While Minneapolis leaders are working to put East 38th Street on the map as a cultural corridor, the Minnesota Department of Transportation has subtly erased the street from the consciousness of those using Interstate 35W.
The 38th Street bridge purportedly has been completed since the summer of 2018 and has even hosted two sit-down community dinners since.
But something symbolic is missing. Drive I-35W and nearly every bridge carrying motorized traffic over the freeway has a small green sign in each direction identifying the crossing street. But come to 38th and those signs are missing.
The first time I inquired, one year after the supposed bridge completion, MnDOT’s 35W@94 project team told me that there was a design issue with bolts and that the agency was working up a new set of plans.
That struck me as odd, considering that bridge identification signs are small, a foot or so high and about a yard long, and MnDOT has installed them all over the state. Moreover, such signs went up on other bridges reconstructed by the massive project, such as those at Franklin and at 28th Street, as they were completed.
So I waited a bit to renew my inquiry and this time MnDOT’s response was that it needed a freeway closure to install the signs. As it happens, both directions of the freeway were closed for two nights in October to remove falsework from the 40th Street pedestrian bridge, just two blocks away. A week earlier, there was a short closure for just the southbound lanes. Then there was a weekend closure in both directions in early November. A northbound 35W closure occurred Feb. 21-22.
Then MnDOT’s argument shifted again. “It’s less about traffic and more about contractor convenience,” the agency’s Steve Barrett, MnDOT’s resident construction engineer for the project, told me. In other words, there’s no contractual requirement that the bridge sign be installed until the end of the project. That’s officially scheduled for the fall of 2021 but then there will be another year of intermittent closings for roadside stormwater work into the fall of 2022.
The signs may seem like small potatoes, but it comes atop what I’d label construction fatigue. The ramp closures, lines at remaining ramps, detours and construction noise take a toll on south Minneapolis. Maybe it would be easier to take if there were more a tangible payoff. But in the third year of two entrances and an exit for my neighborhood being blocked off, we’re still waiting for most of the concrete improvements the project promised.
So far the project has rebuilt a bevy of bridges — Franklin, 26th, 28th and 38th — but what’s been produced essentially duplicates what was there before. It’s good to renew infrastructure but what we’ve gotten to date hardly offsets the scale of disruption.
The big-ticket improvements mostly lie well off in the future, with the exception of the Lake Street transit station, scheduled to open in April.
The reconfigured connection of 35W with 94 westbound won’t happen until late next year, another 18 months off. The 31st Street ramps, and three-quarters of the 35th-36th Street ramps won’t be complete until the same time frame.

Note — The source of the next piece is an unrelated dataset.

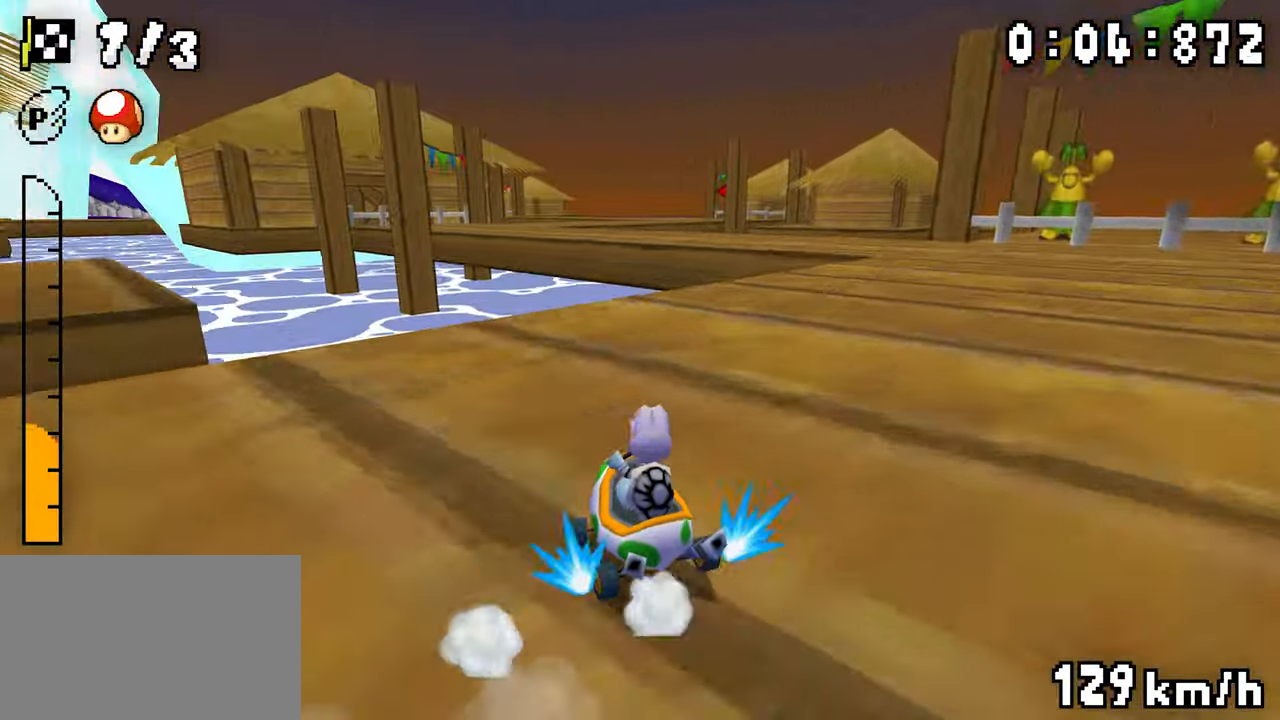
{"buttons": ["A", "R1", "DPAD_RIGHT"], "events": [[116, "DPAD_LEFT", "up"], [133, "DPAD_RIGHT", "down"], [300, "DPAD_RIGHT", "up"], [316, "DPAD_LEFT", "down"], [350, "R1", "up"], [433, "DPAD_LEFT", "up"], [450, "DPAD_RIGHT", "down"], [466, "R1", "down"]]}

Ditto for the opening of the two new exits in the Lake Street area, one southbound to Lake and one northbound to 28th Street.
Moreover, access in south Minneapolis will get even worse for a while. You won’t be able to enter 35W northbound starting this summer for 18 months at either 35th or 46th streets, meaning no access in that direction between Diamond Lake Road and downtown. That’s for lane construction, an example of the complex staging that affects project timing.
The one noticeable traffic improvement produced so far is the elimination of the merger across two southbound lanes of 35W to the 35th Street exit. That could be a white-knuckle experience, even for those of us who’ve done it a few thousand times. For the non-motorized public, the 40th Street foot and bike bridge is finally up to modern engineering standards for width and feels less like a cage.
But that’s not much gain to date for a whole lot of pain that affects travel habits across the west metro area. For perspective, contrast this project with the equally complex Crosstown Commons project finished in 2010. That $288 million project added 25 new bridges, 63 lane-miles of roadway and expanded the maximum width of the common segment of 35W and Crosstown Hwy. 62 from six to 12 lanes. But it finished in four construction seasons or 43 months.
By contrast, 33 months into the $239 million 35W constructaganza, we still have 33 more months before all the construction ends. In other words, we’re only halfway there. Let my people go.
Park Board superintendent’s house
This column advocated in January that the rent for the park superintendent house be raised to a market rate — and that the rent be devoted to renovating substandard areas of the house. I’m glad to report, after more than three years of harping on the issue, that the Minneapolis Park and Recreation Board acted on both suggestions in March, raising the monthly rent in stages to $2,050 by the start of next year. The money will be devoted to repairs and improvements, such as the ratty third floor.